____ EXTRACTED RECORDS

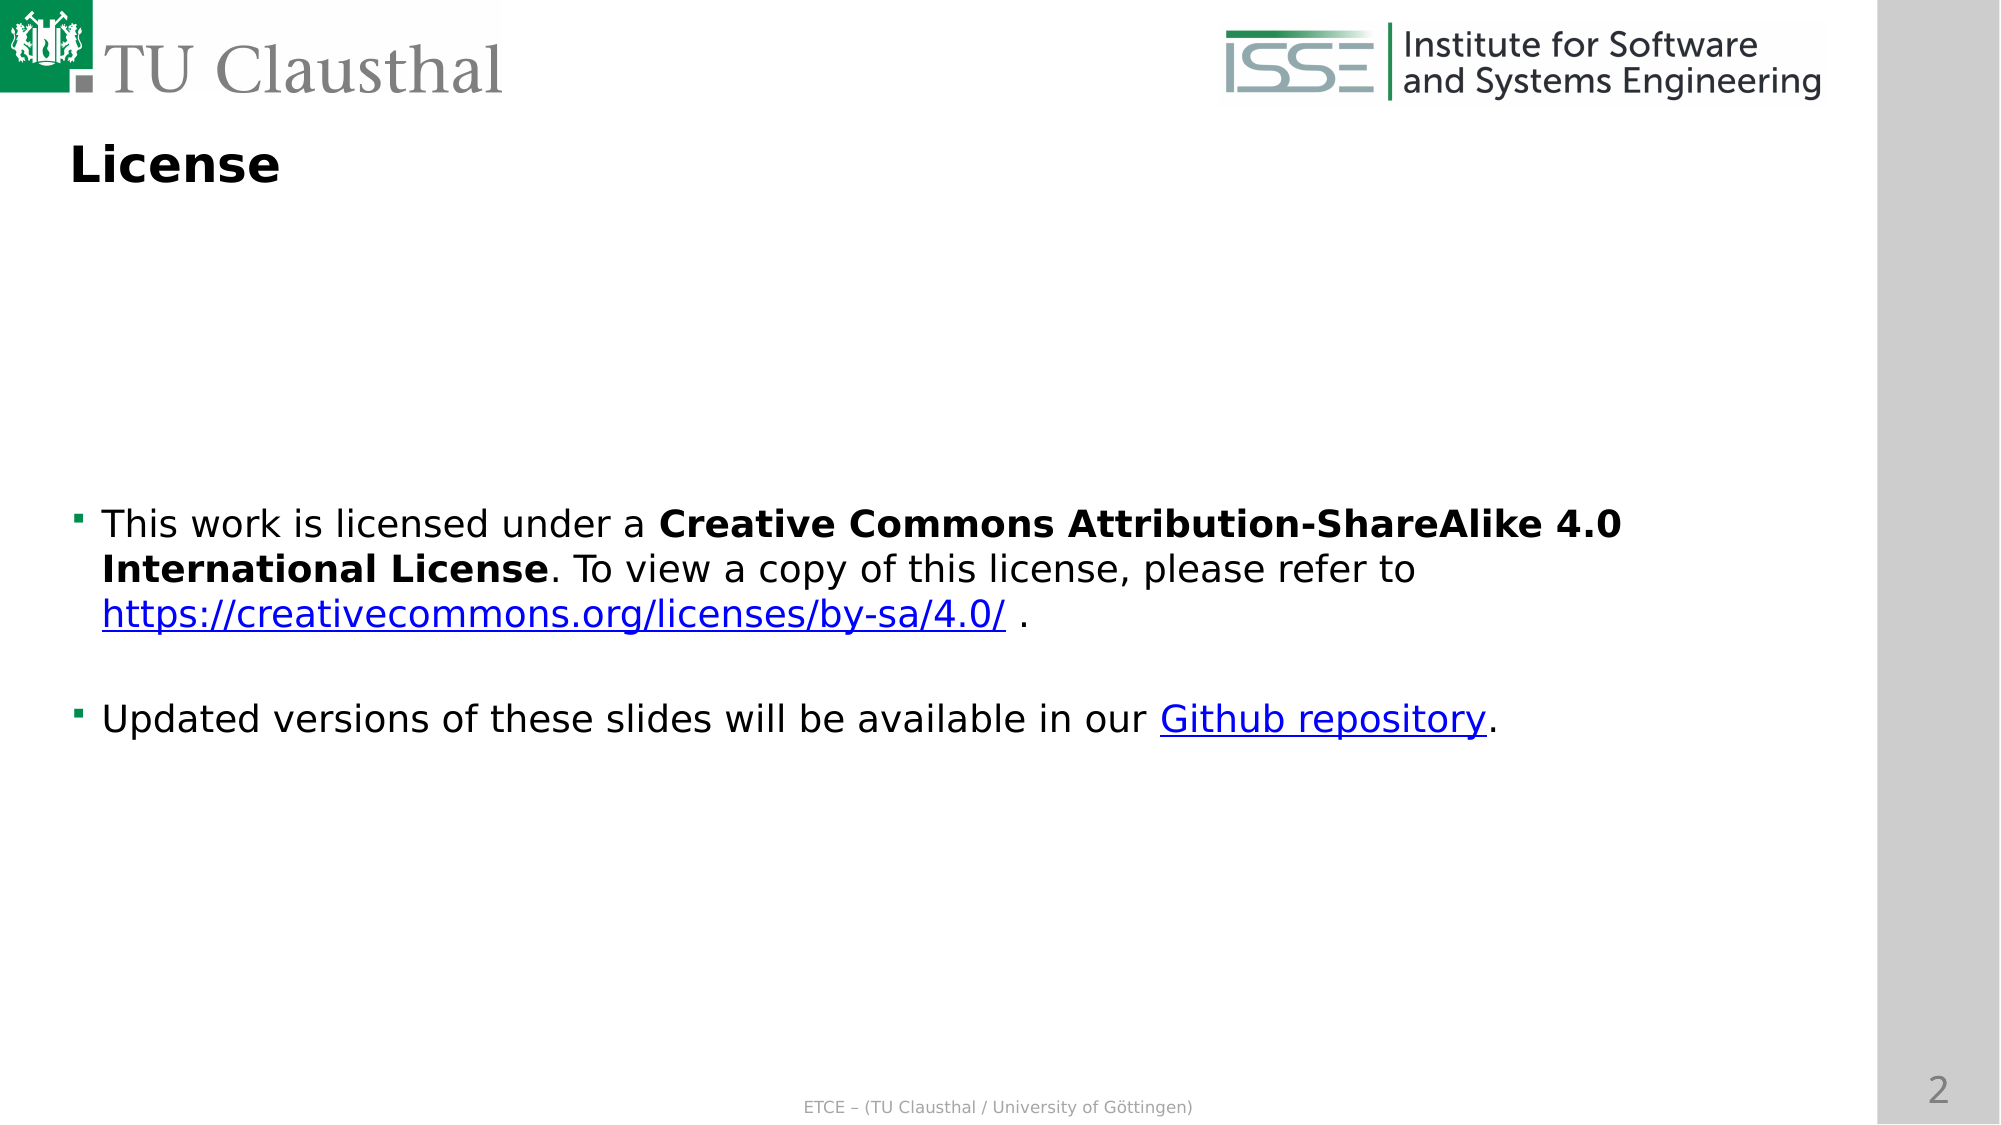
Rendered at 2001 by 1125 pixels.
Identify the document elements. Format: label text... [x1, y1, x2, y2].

picture [0, 0, 502, 93]
picture [1218, 22, 1826, 107]
text_box License [54, 125, 1817, 206]
text_box This work is licensed under a Creative Commons Attribution-ShareAlike 4.0 International License. To view a copy of this license, please refer to https://creativecommons.org/licenses/by-sa/4.0/ . Updated versions of these slides will be available in our Github repository. [54, 207, 1817, 1033]
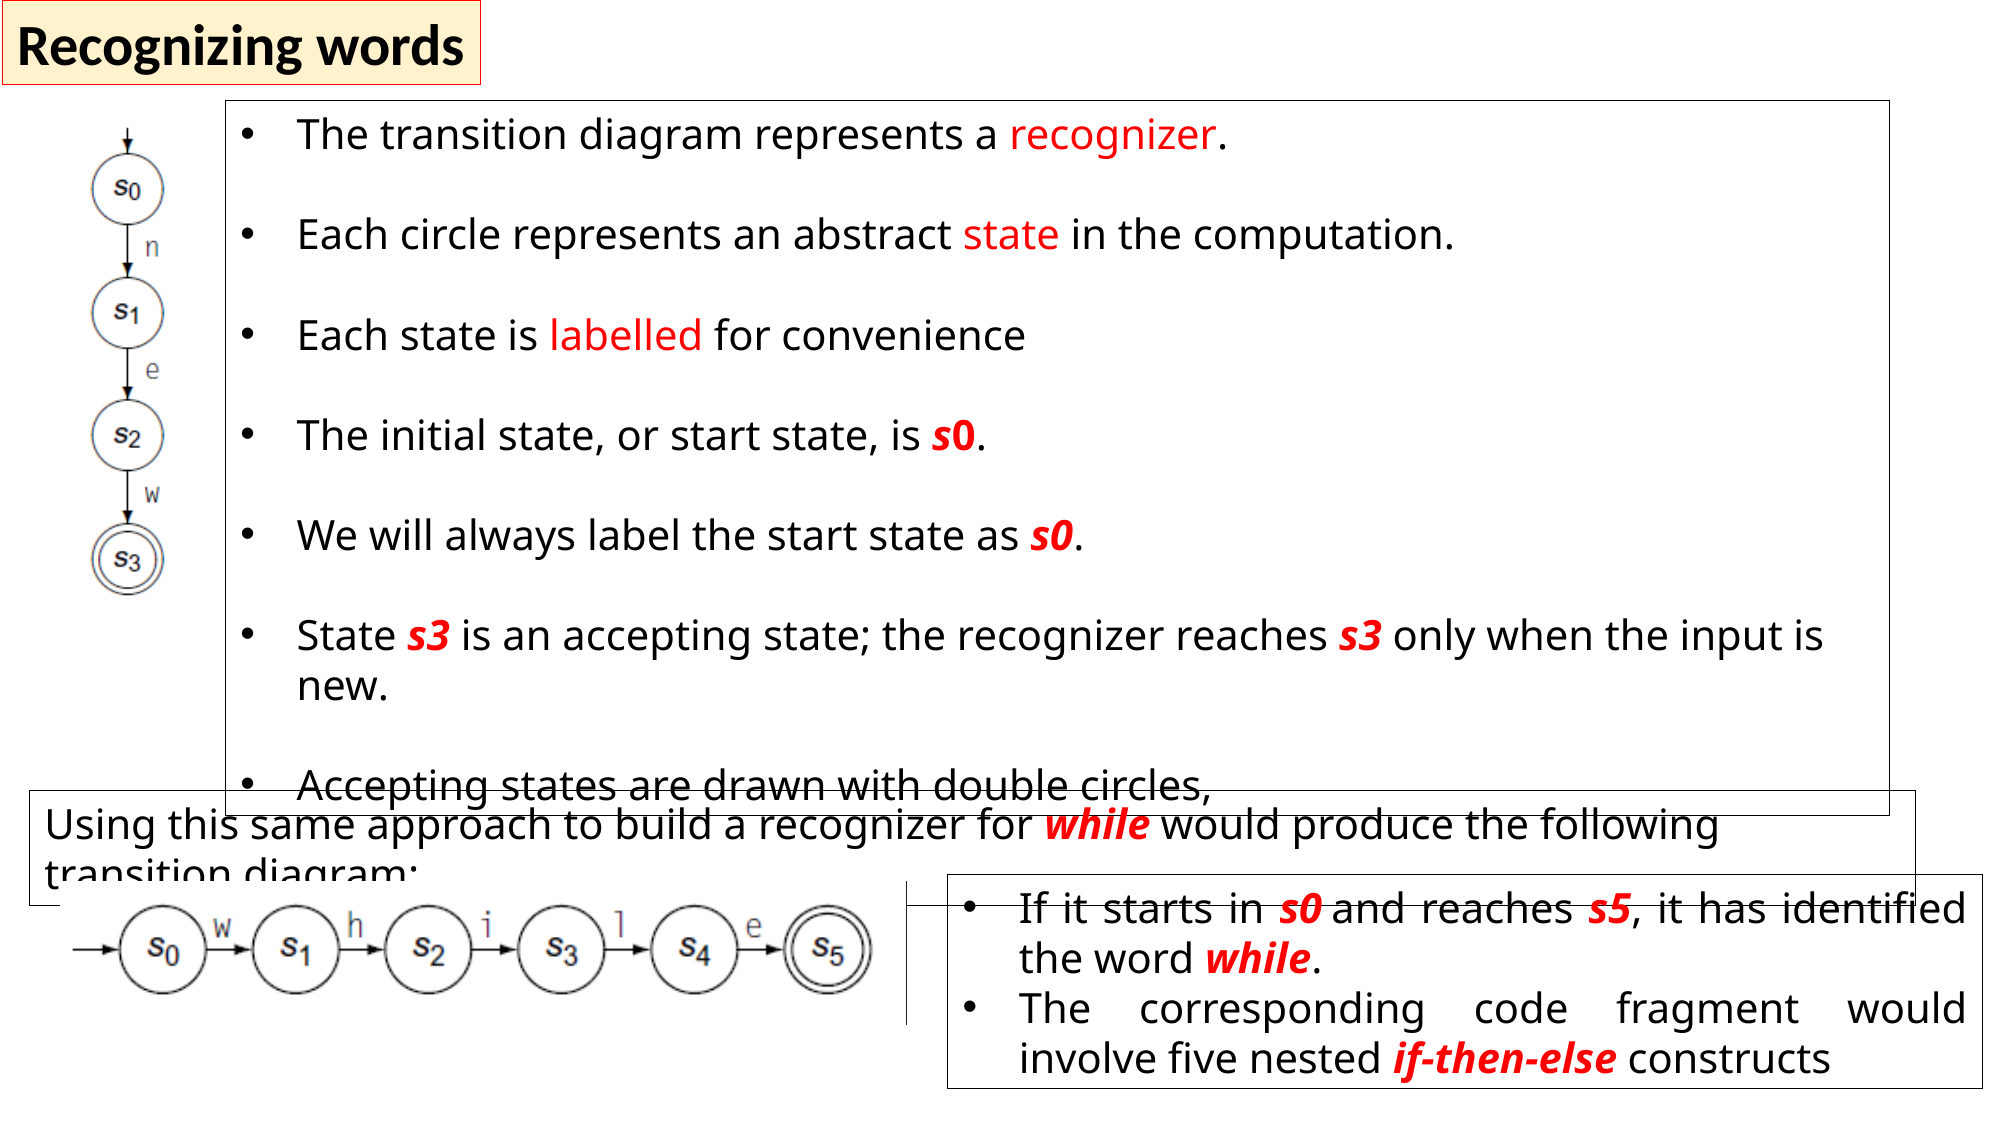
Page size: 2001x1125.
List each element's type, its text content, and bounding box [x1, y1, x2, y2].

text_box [69, 100, 177, 633]
text_box If it starts in s0 and reaches s5, it has identified the word while. The corresponding code fragment would involve five nested if-then-else constructs [947, 874, 1983, 1089]
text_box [60, 881, 907, 1025]
text_box Using this same approach to build a recognizer for while would produce the following transition diagram: [29, 790, 1916, 906]
text_box The transition diagram represents a recognizer. Each circle represents an abstract state in the computation. Each state is labelled for convenience The initial state, or start state, is s0. We will always label the start state as s0. State s3 is an accepting state; the recognizer reaches s3 only when the input is new. Accepting states are drawn with double circles, [225, 100, 1890, 790]
text_box Recognizing words [2, 0, 481, 85]
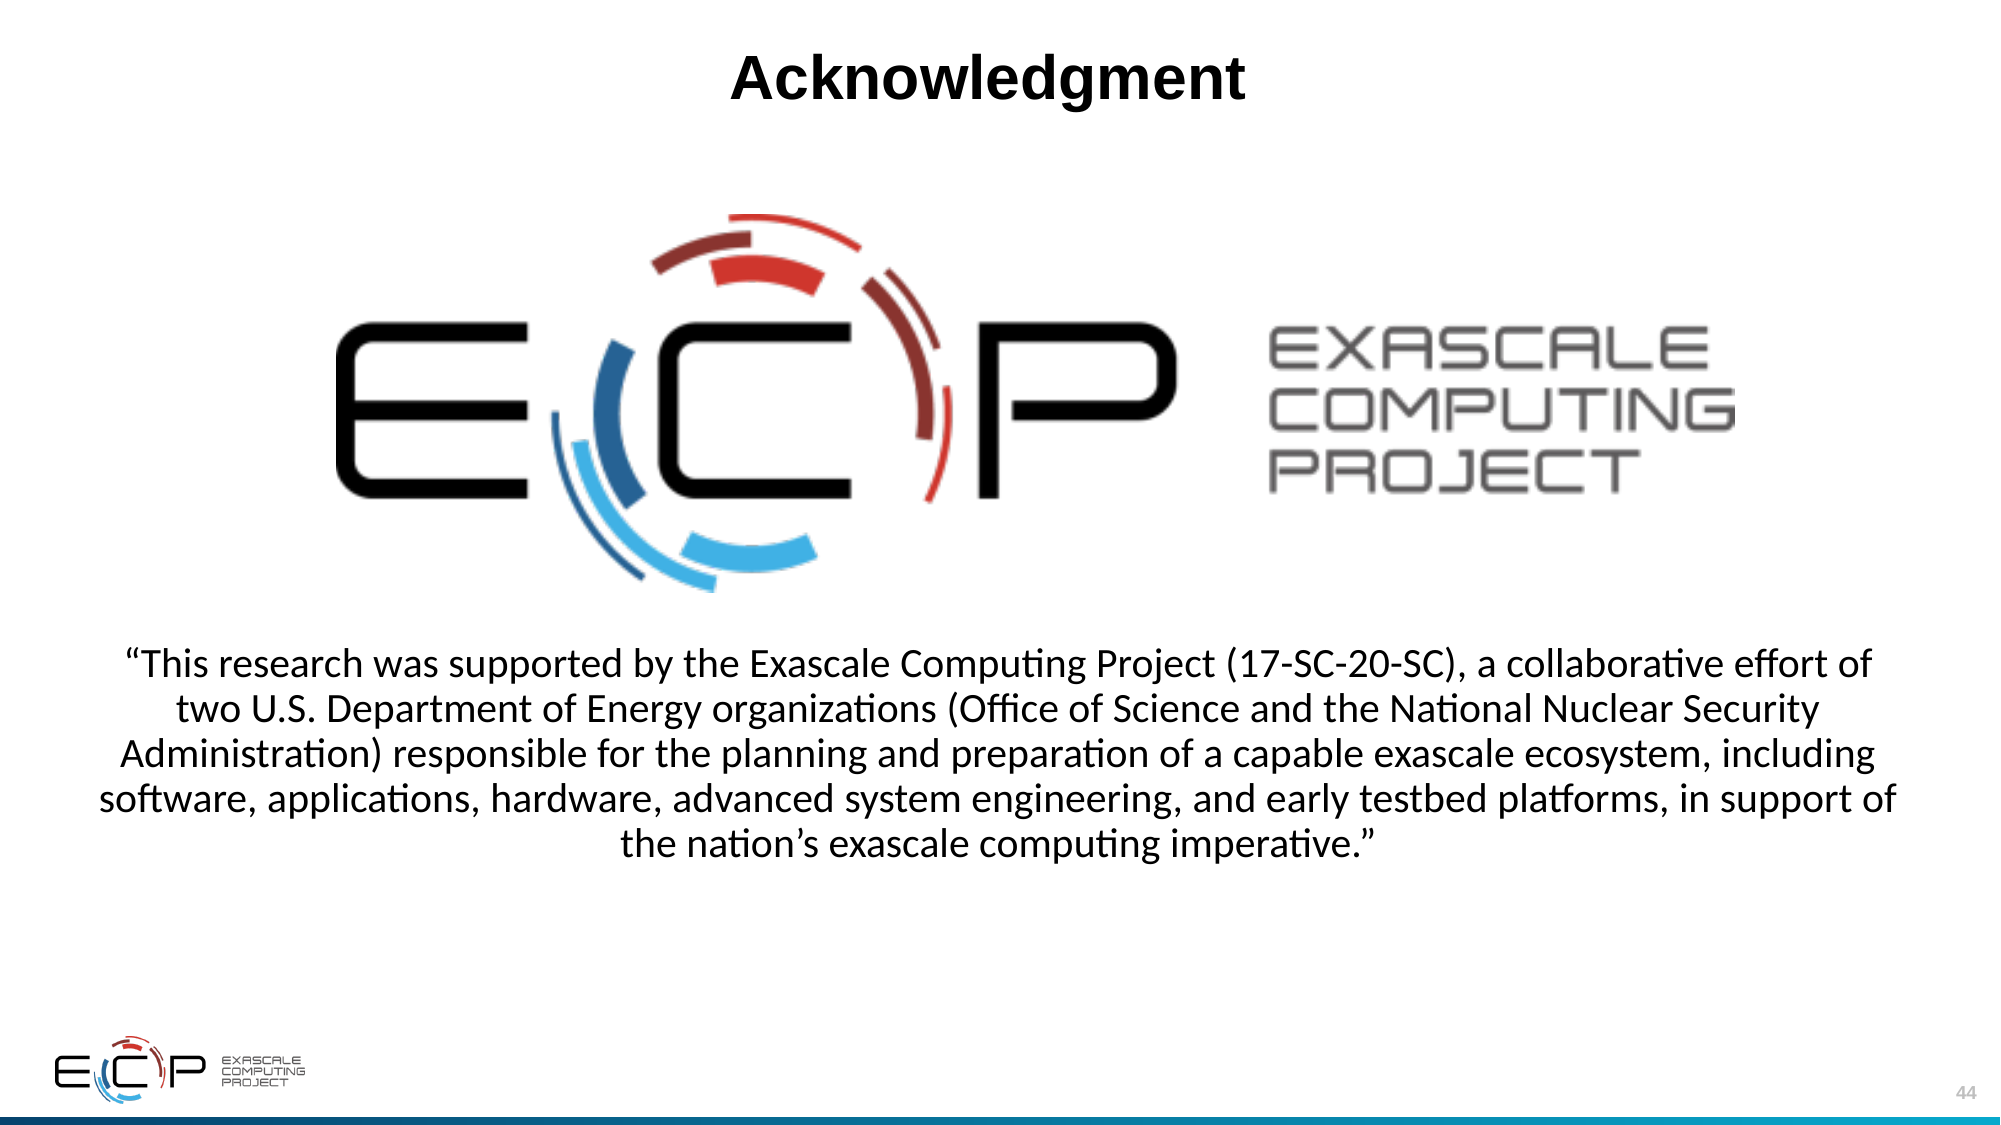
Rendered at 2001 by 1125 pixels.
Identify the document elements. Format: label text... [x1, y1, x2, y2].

picture [299, 1117, 309, 1125]
picture [338, 1117, 349, 1125]
list “This research was supported by the Exascale Computing Project (17-SC-20-SC), a collaborative effort of two U.S. Department of Energy organizations (Office of Science and the National Nuclear Security Administration) responsible for the planning and preparation of a capable exascale ecosystem, including software, applications, hardware, advanced system engineering, and early testbed platforms, in support of the nation’s exascale computing imperative.” [82, 634, 1915, 993]
title Acknowledgment [31, 38, 1944, 188]
picture [0, 1117, 284, 1125]
picture [55, 1036, 305, 1104]
picture [1990, 1117, 2000, 1125]
picture [336, 214, 1736, 594]
picture [1951, 1117, 1963, 1125]
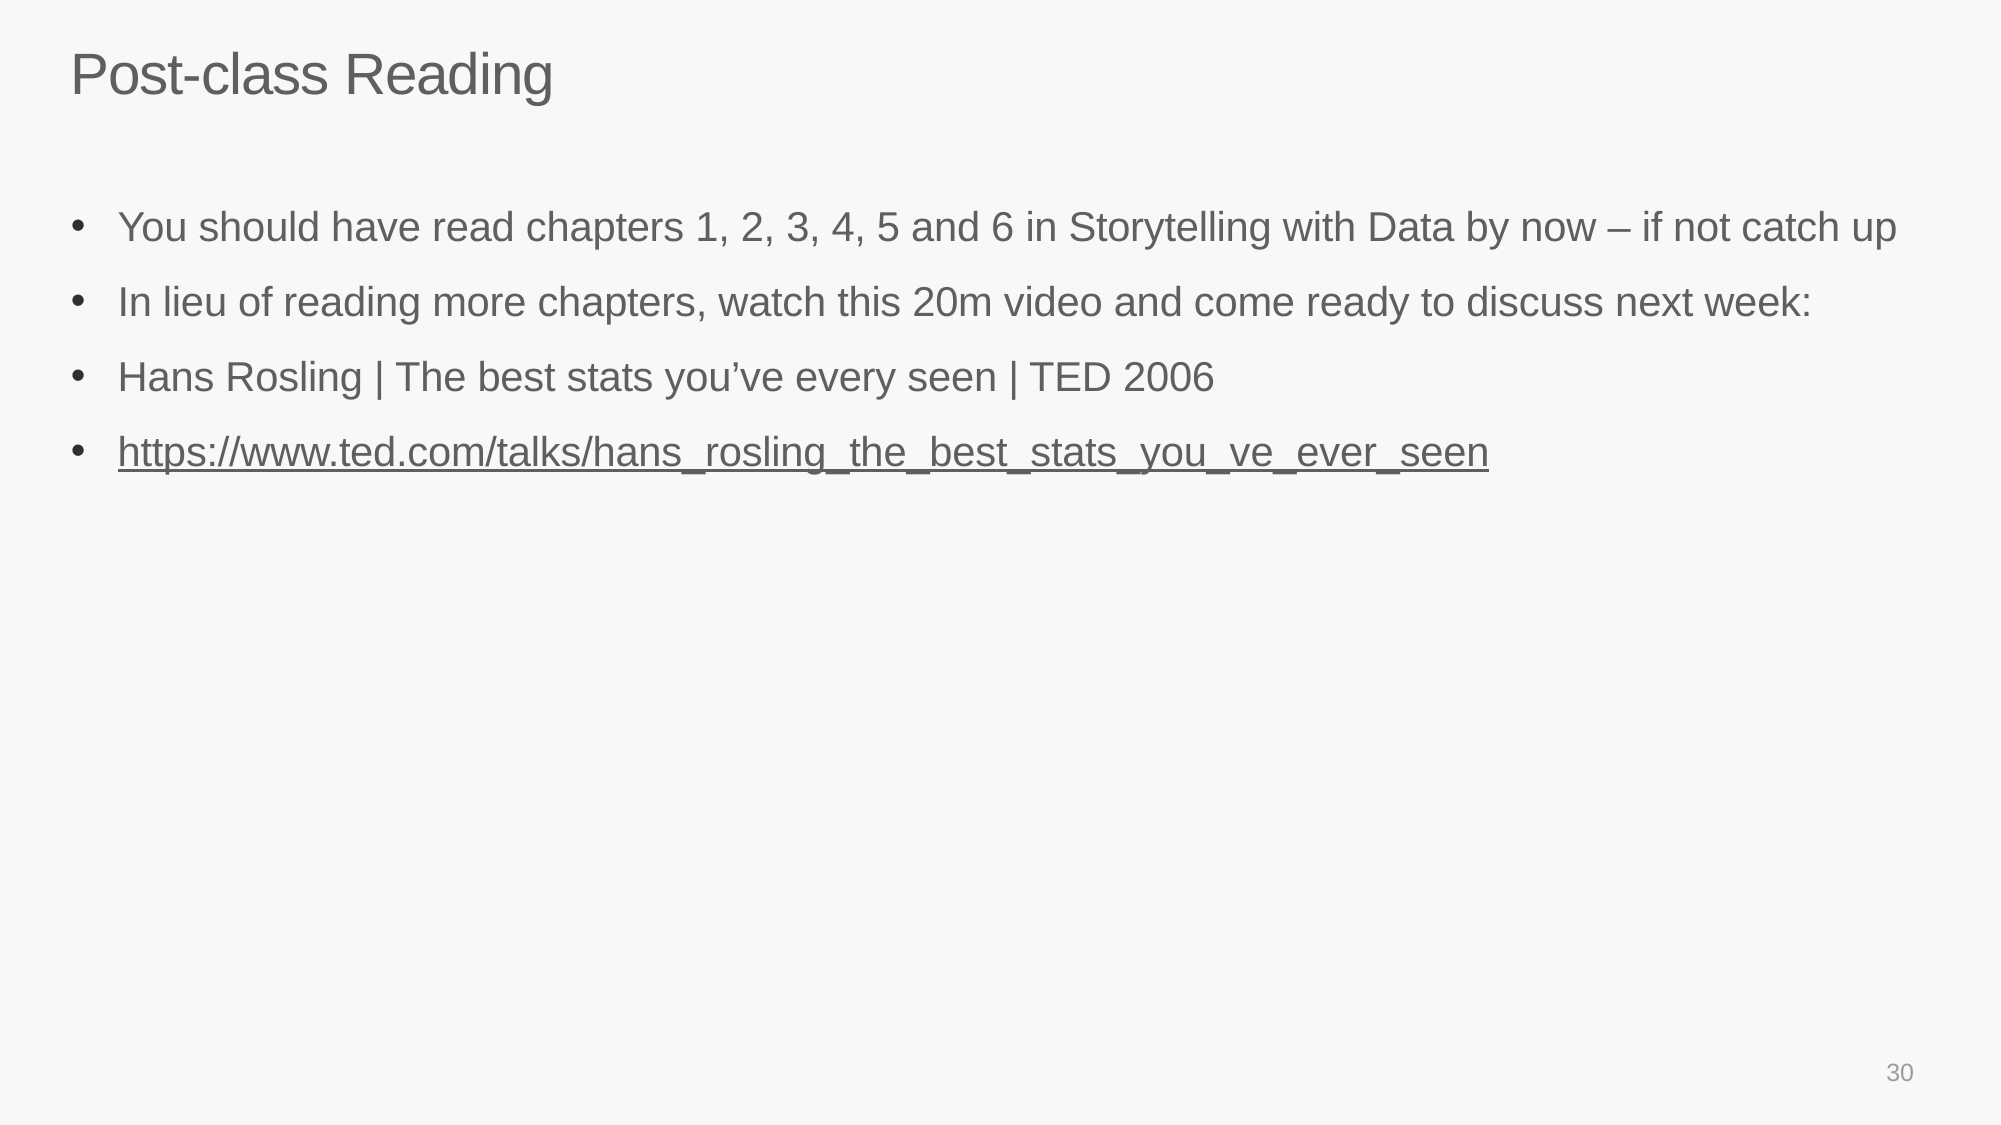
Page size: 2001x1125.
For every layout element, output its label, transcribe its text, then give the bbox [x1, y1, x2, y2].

title Post-class Reading [70, 45, 1930, 180]
list You should have read chapters 1, 2, 3, 4, 5 and 6 in Storytelling with Data by now – if not catch up In lieu of reading more chapters, watch this 20m video and come ready to discuss next week: Hans Rosling | The best stats you’ve every seen | TED 2006 https://www.ted.com/talks/hans_rosling_the_best_stats_you_ve_ever_seen [70, 200, 1930, 960]
slide_number 30 [1479, 1041, 1930, 1102]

________

TO-DO ITEM. Nothing but the lines from the first line of the records above to the line with "List each element's", inclusive, should be transcribed exactly, and the pictures must be left out.

FINAL ANSWER.
Rendered at 2001 by 1125 pixels.
Identify the document elements. Format: label text... [x1, y1, x2, y2].

picture [0, 0, 502, 93]
picture [1218, 22, 1826, 107]
text_box License [54, 125, 1817, 206]
text_box This work is licensed under a Creative Commons Attribution-ShareAlike 4.0 International License. To view a copy of this license, please refer to https://creativecommons.org/licenses/by-sa/4.0/ . Updated versions of these slides will be available in our Github repository. [54, 207, 1817, 1033]
Page size: 2001x1125.
List each element's type, its text content, and bounding box [x1, y1, x2, y2].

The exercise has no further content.